4.3 Limitations of the SIM studies
There are three main factors of limitation in the contribution of SIM in this study: (1) The tissues being chemically fixed and embedded in epon, most of the diffusible atoms or molecules have been eliminated from the specimen and, only non soluble atoms or molecules, mostly macromolecules, are representative of the in vivo microscopic distribution; (2) Under the primary ions bombardment, almost all the chemical bounds are broken; and (3) the volume pulverized under a single impact of the PI (considered as a small cylinder, 50–100 nm in diameter, and several nm in depth), gives the limit of resolution in the analytical image. Even if this volume is extremely small, the SI emitted from the pulverized crater may be issued from small fragments of several different molecules (Figs. 7 and 8).

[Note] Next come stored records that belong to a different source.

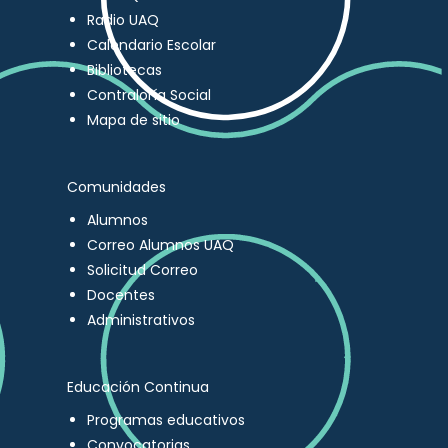
Radio UAQ
Calendario Escolar
Bibliotecas
Contraloría Social
Mapa de sitio
Comunidades
Alumnos
Correo Alumnos UAQ
Solicitud Correo
Docentes
Administrativos
Educación Continua
Programas educativos
Convocatorias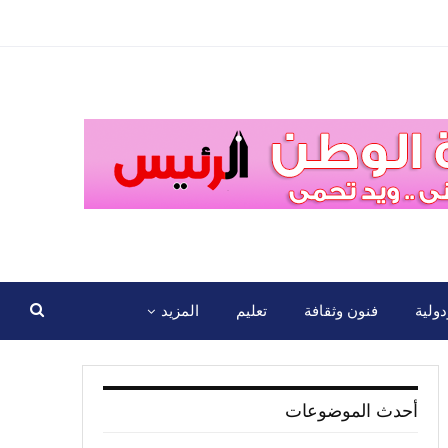
ولية
فنون وثقافة
تعليم
المزيد
أحدث الموضوعات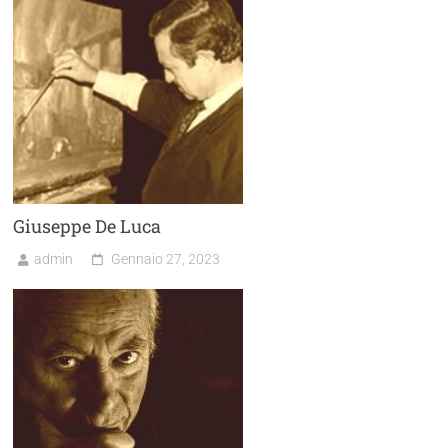
Giuseppe De Luca
admin
Gennaio 27, 2023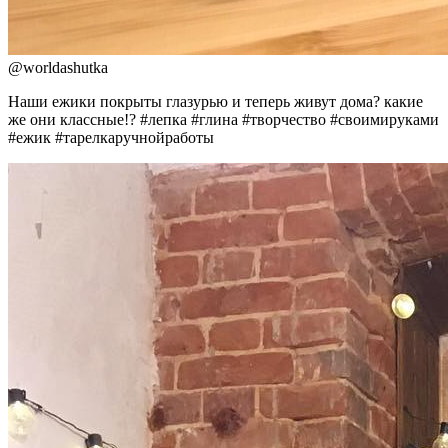
@
worldashutka
Наши ежики покрыты глазурью и теперь живут дома? какие
же они классные!? #лепка #глина #творчество #своимируками
#ежик #тарелкаручнойработы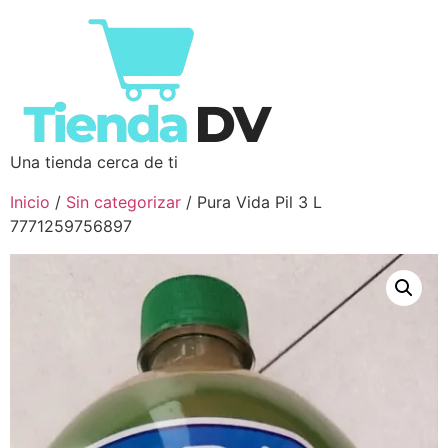
Una tienda cerca de ti
Inicio
/
Sin categorizar
/ Pura Vida Pil 3 L
7771259756897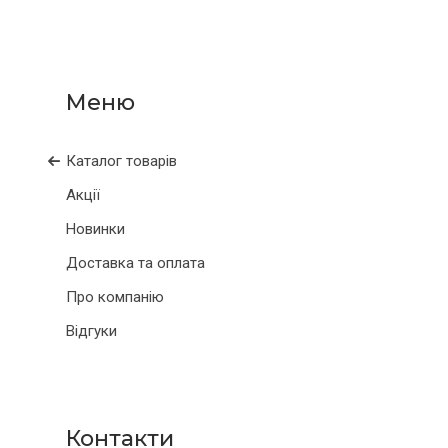
Каталог товарів
Акції
Новинки
Доставка та оплата
Про компанію
Відгуки
Контакти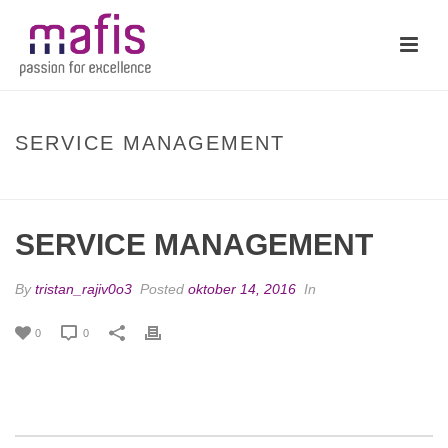
SERVICE MANAGEMENT
HOME
/
ANIMATED COLUMNS
/ SERVICE MANAGEMENT
SERVICE MANAGEMENT
By
tristan_rajiv0o3
Posted
oktober 14, 2016
In
0
0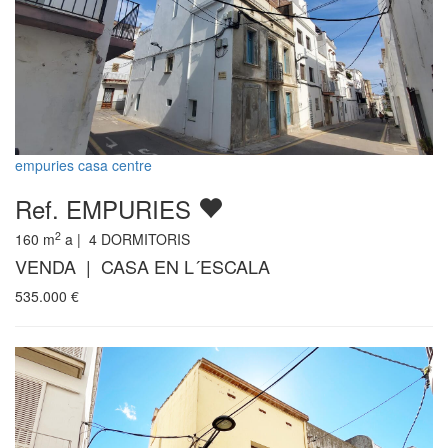
empuries casa centre
Ref. EMPURIES
2
160
m
a |
4
DORMITORIS
VENDA | CASA EN L´ESCALA
535.000
€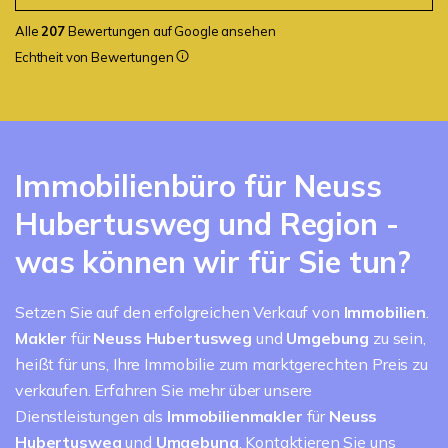
Alle
207
Bewertungen auf Google ansehen
Echtheit von Bewertungen
Immobilienbüro für Neuss
Hubertusweg und Region -
was können wir für Sie tun?
Setzen Sie auf den erfolgreichen Verkauf von
Immobilien
.
Makler
für
Neuss Hubertusweg
und
Umgebung
zu sein,
heißt für uns, Ihre Immobilie zum marktgerechten Preis zu
verkaufen. Erfahren Sie mehr über unsere
Dienstleistungen als
Immobilienmakler
für
Neuss
Hubertusweg
und
Umgebung
. Kontaktieren Sie uns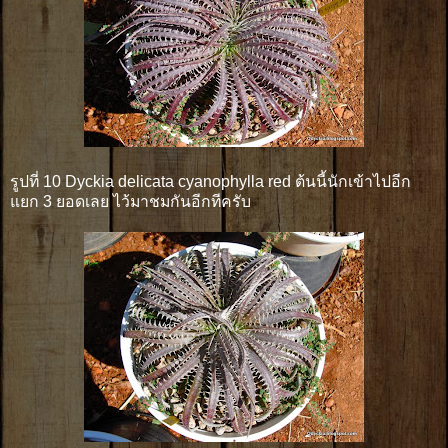
รูปที่ 10 Dyckia delicata cyanophylla red ต้นนี้นักเข้าไปอีก
แยก 3 ยอดเลย ไว้มาชมกันอีกทีครับ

In spite of these limitations, the SIM analytical images permit the confirmation of the protein nature of the round dense bodies observed in the cytoplasm of both the podocytes and PTC of patients with heavy proteinuria (high concentration of N and S atoms without P). On the other hand, from a nucleus, where there are very complex interactions between macromolecules, it is not possible to differentiate between a protein, containing only N and S, from a chain of DNA containing only P and N or of a condensed chromatin, associated with histones, where P and N should be emitted with S. Nevertheless, in this study, the contribution of SIM, displaying very unusual distributions of these three atoms in the nuclei of podocytes permits to confirm the serious disorder in the molecular activity in podocytes of patients with heavy proteinuria.
5 Conclusion
The considerable development of ergastoplasm in the podocytes of patients with heavy proteinuria gives evidence of an excess of protein synthesis and excretion of proteins into the tubular fluid. The amount of the synthesized proteins must be considered as significant, but a precise quantitative evaluation was not possible. Beside, the nature of the proteins remains to be identified.
Disclosure of interest
The authors declare that they have no conflicts of interest concerning this article.
Acknowledgments
This work was supported by the Conselho Nacional de Dsenvolvimento Cientifico e Tecnologico, Brasilia, Brazil. We wish to thank Marie Claire Gubler for providing the kidney tissues samples, Jean Luc Guerquin-Kern and Ting-DU Wu for providing access to the SIMS facilities of INSERM, U91, Institute Curie, University Paris X12, Orsay, France, and Claudio Figuera for providing access to the electron microscope Dept. of FIOCRUZ, Salvador, BA, Brazil.